Step 2: Gather Inputs and Evaluate Tradeoffs and Scenarios
Once the model is built and pre-filled with initial assumptions, the CEO and executive team need to review and provide input. I generally find it most productive to gather their preliminary inputs, update the model, and then schedule an executive team working session to iterate on the plan.
During the working session, the executive team should align on the team’s vision and objectives for the year and translate this into specific revenue growth targets and required investments. The team should also evaluate tradeoffs between different expenditures and agree on which targeted investments must be prioritized or cut to maintain an acceptable cash burn level.
As part of this process, it is often useful to build scenario plans to anticipate various outcomes and associated responses. Scenario planning has been an incredibly helpful tool in the post-Covid landscape when many startups have faced higher levels of uncertainty around business prospects and their ability to raise their next round of financing.
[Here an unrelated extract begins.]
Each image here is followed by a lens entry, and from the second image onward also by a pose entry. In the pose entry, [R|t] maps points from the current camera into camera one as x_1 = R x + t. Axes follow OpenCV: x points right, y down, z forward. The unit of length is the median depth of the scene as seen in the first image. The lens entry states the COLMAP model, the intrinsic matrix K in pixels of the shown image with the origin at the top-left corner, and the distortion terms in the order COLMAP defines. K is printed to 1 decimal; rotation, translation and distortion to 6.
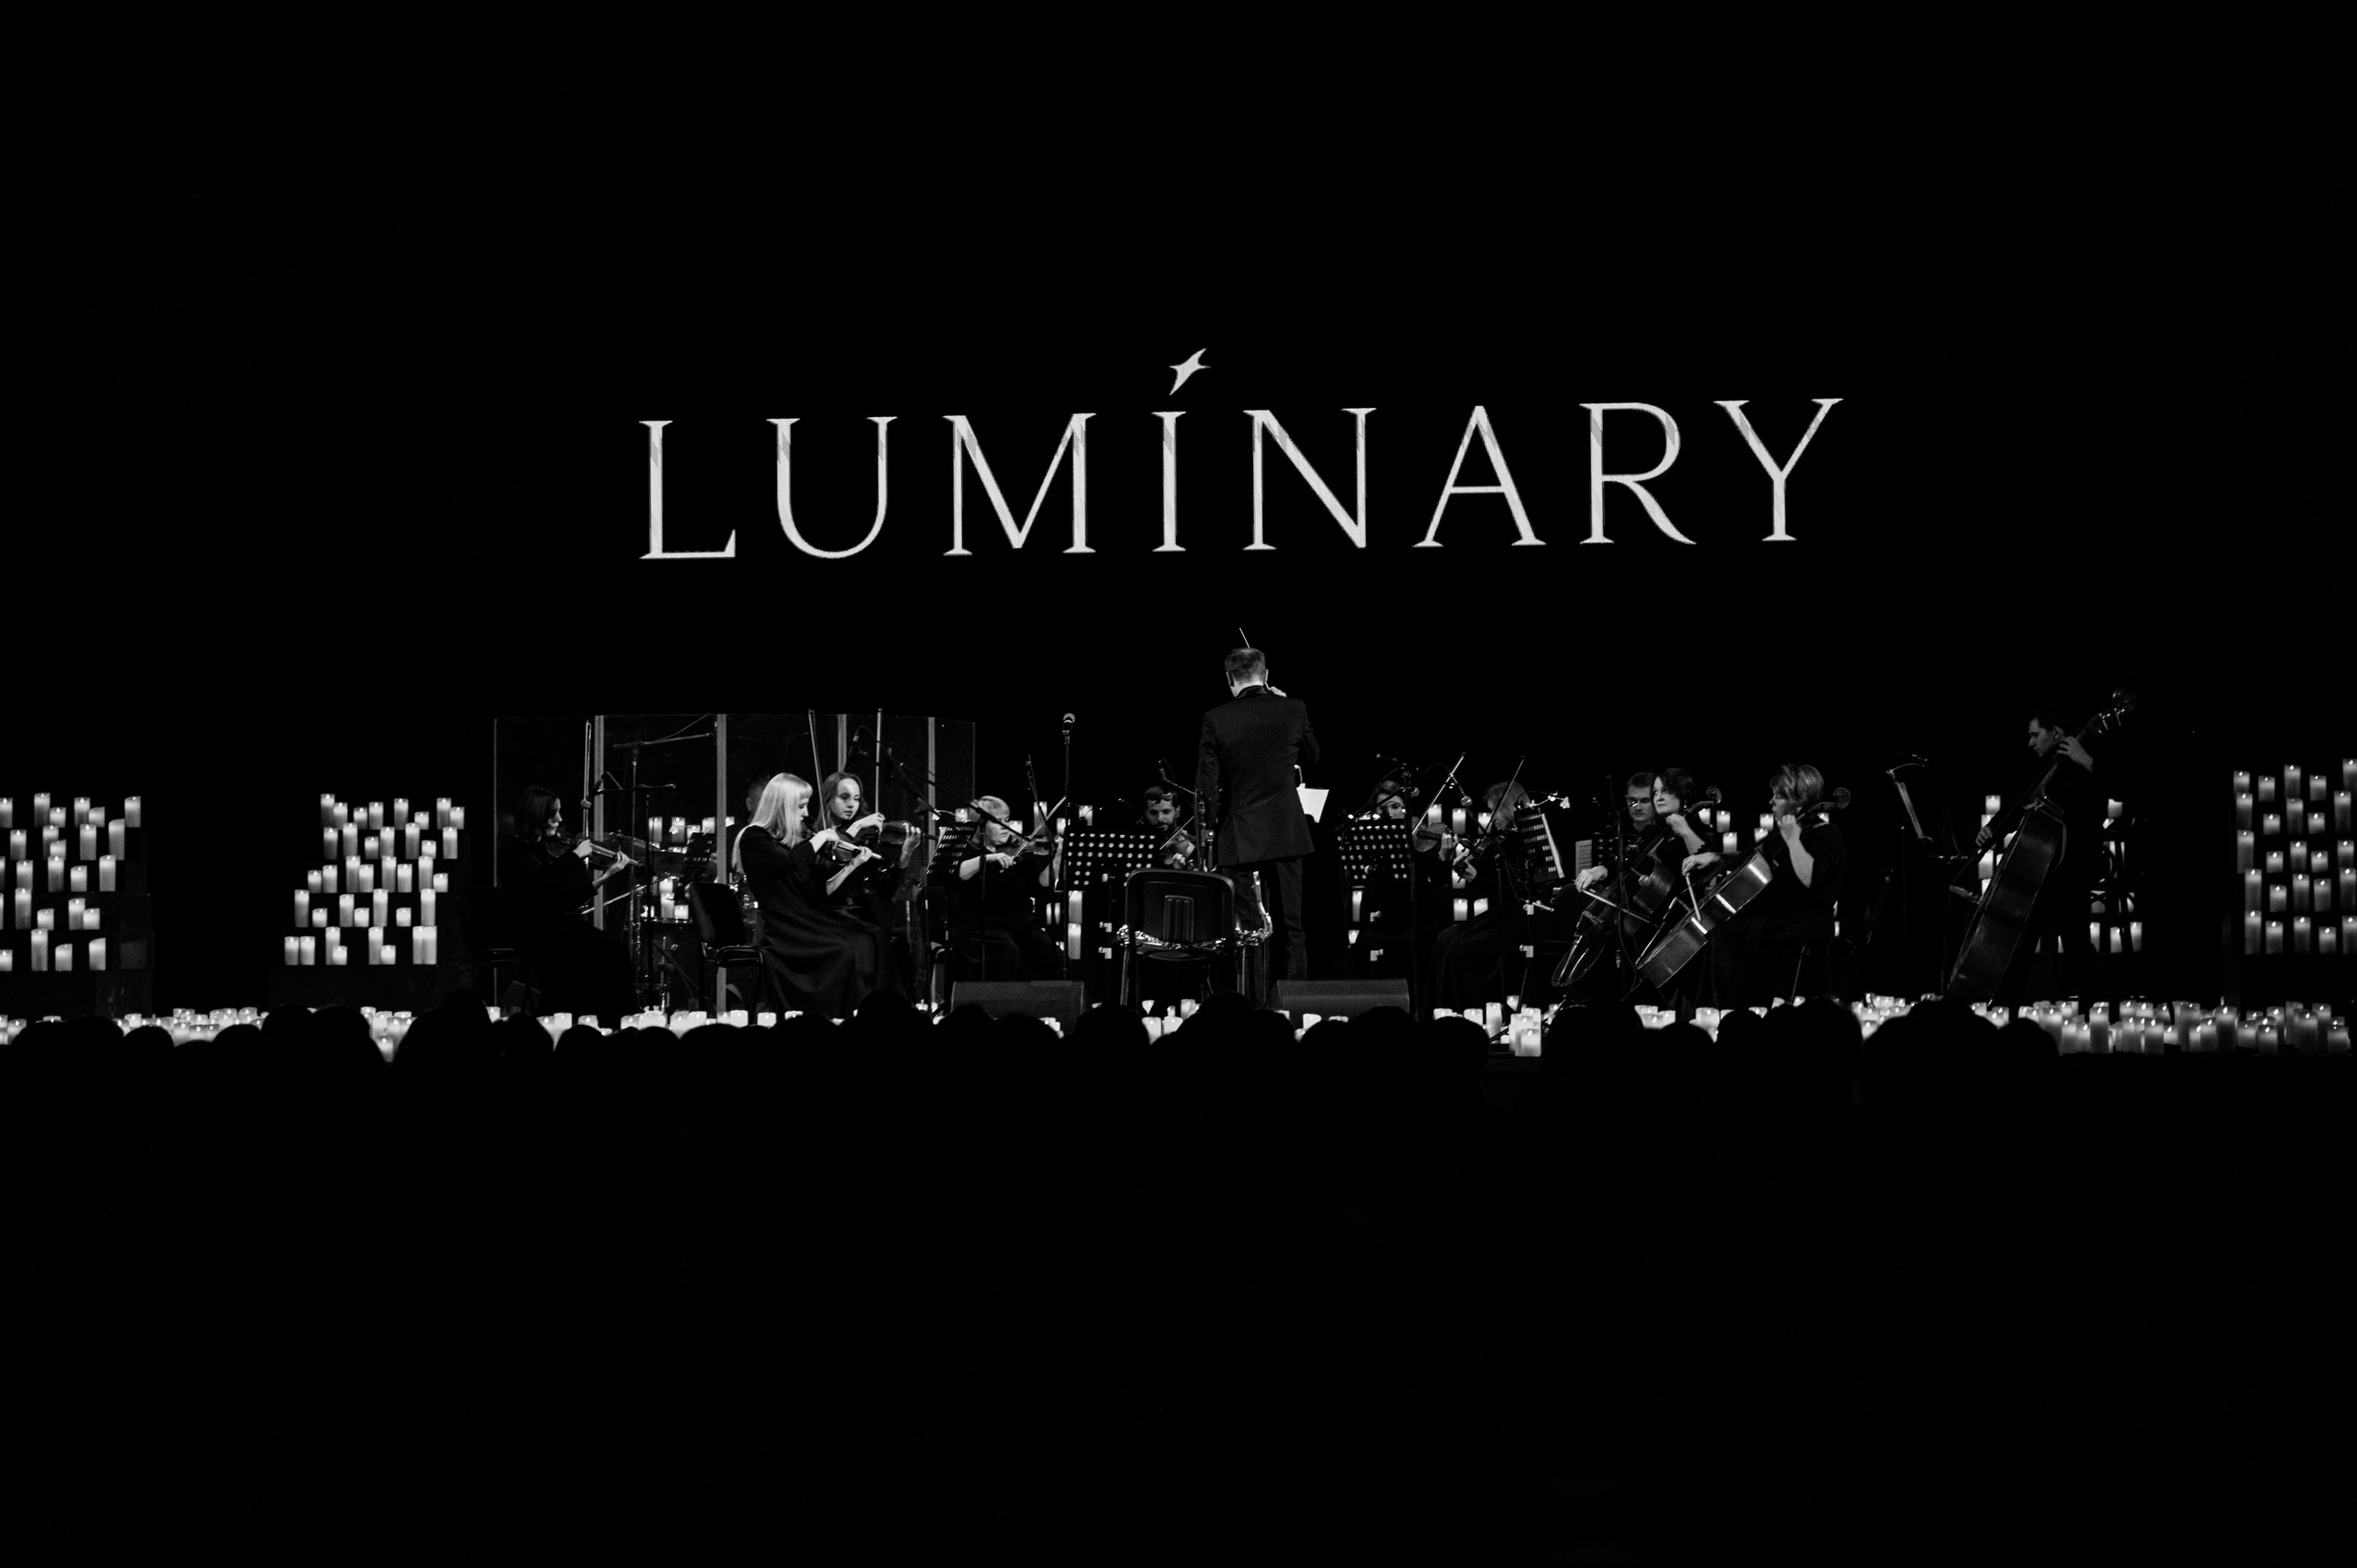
lens RADIAL K [[4980.2, 0, 1030.3], [0, 4980.2, 909.0], [0, 0, 1]] dist [0.085971, 0.000000]
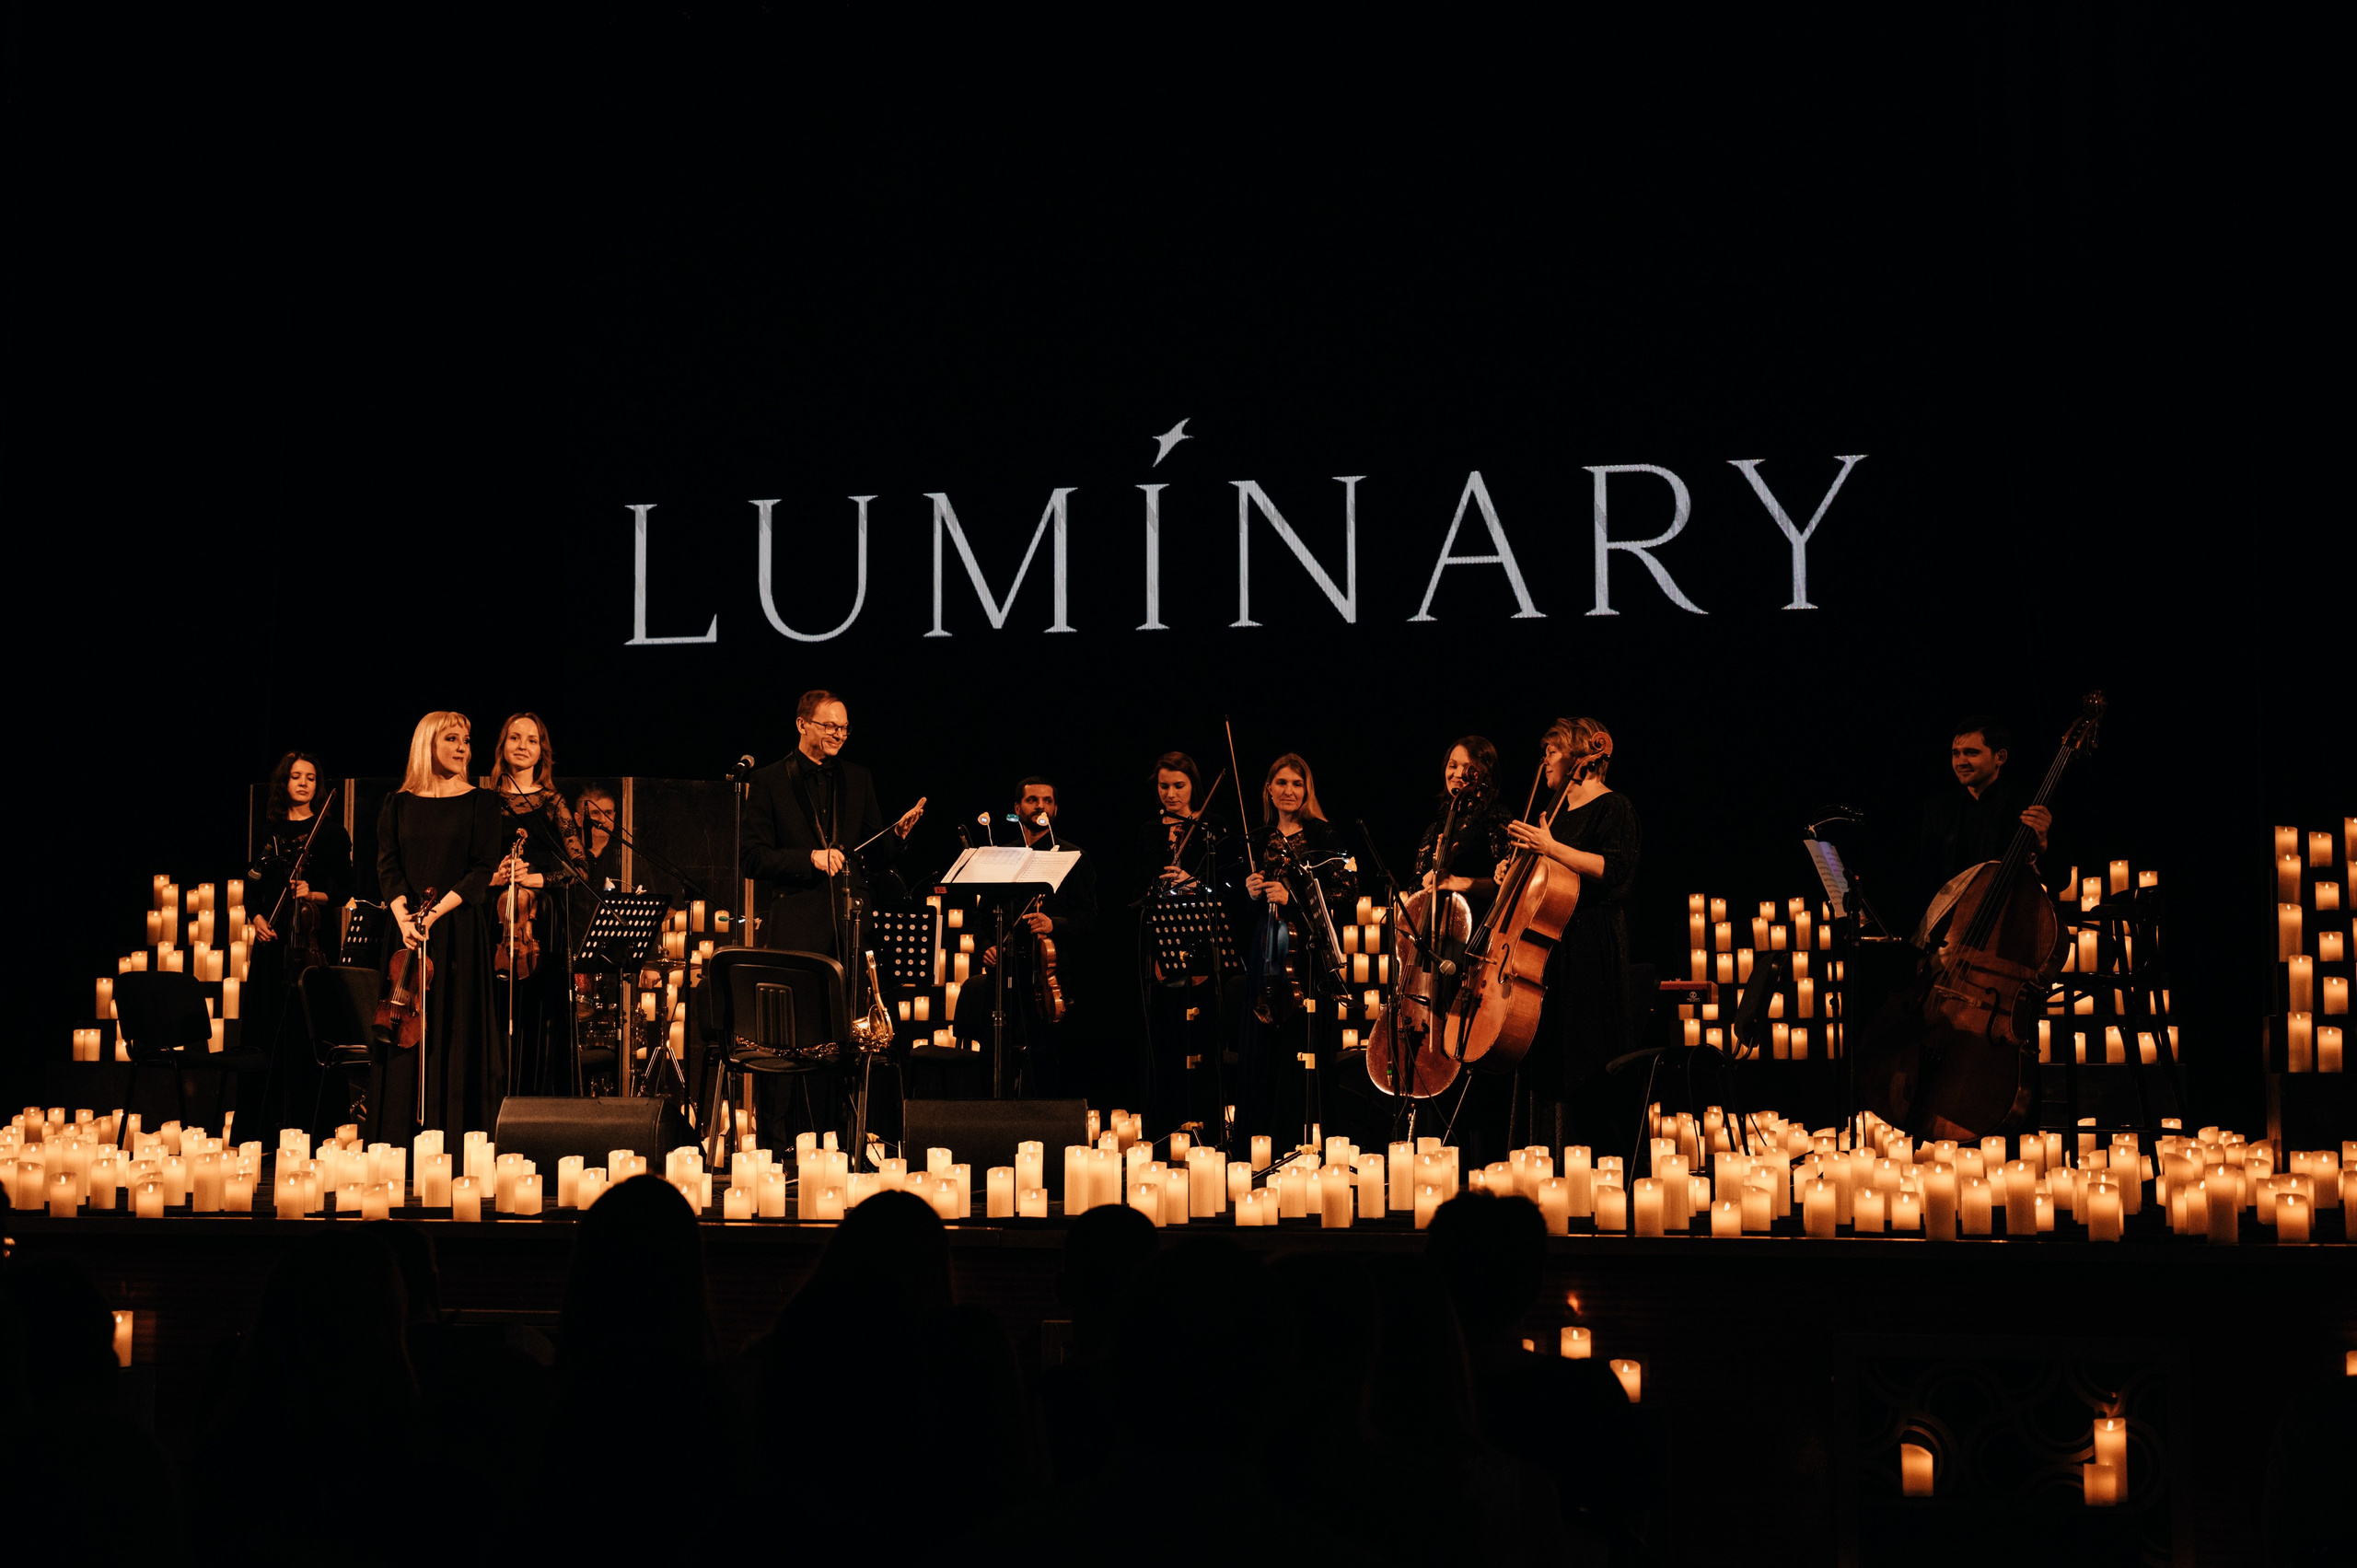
lens RADIAL K [[3366.2, 0, 1059.5], [0, 3366.2, 805.4], [0, 0, 1]] dist [0.008188, 0.000000]
pose [[0.990375, -0.002231, -0.138390, 0.100392], [-0.006144, 0.998176, -0.060064, 0.000480], [0.138272, 0.060337, 0.988555, 0.367943]]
To the extent that a company builds multiple scenario plans, they should select one of these scenarios as the “base case,” which becomes their annual financial plan.
Step 3: Finalize Your Plan and Get Board Approval
Following the executive working session, some additional analysis and updates may be needed to finalize the plan. The CEO should sign off on the final proposed plan.
The last step is to get approval from the Board. Ideally, the plan should be pre-vetted with the Board in advance of the Board meeting. Depending on the hands-on nature of your Board members and the extent to which your annual plan is a significant shift from your operations to date, it may be worthwhile to schedule a pre-meeting with Board members to review the plan. Otherwise, you should distribute pre-read materials that provide detail about the proposed plan at least two days before the Board meeting.
There you have it… startup financial planning as easy as 1..2..3! I hope you enjoy your pumpkin spiced latte and happy planning!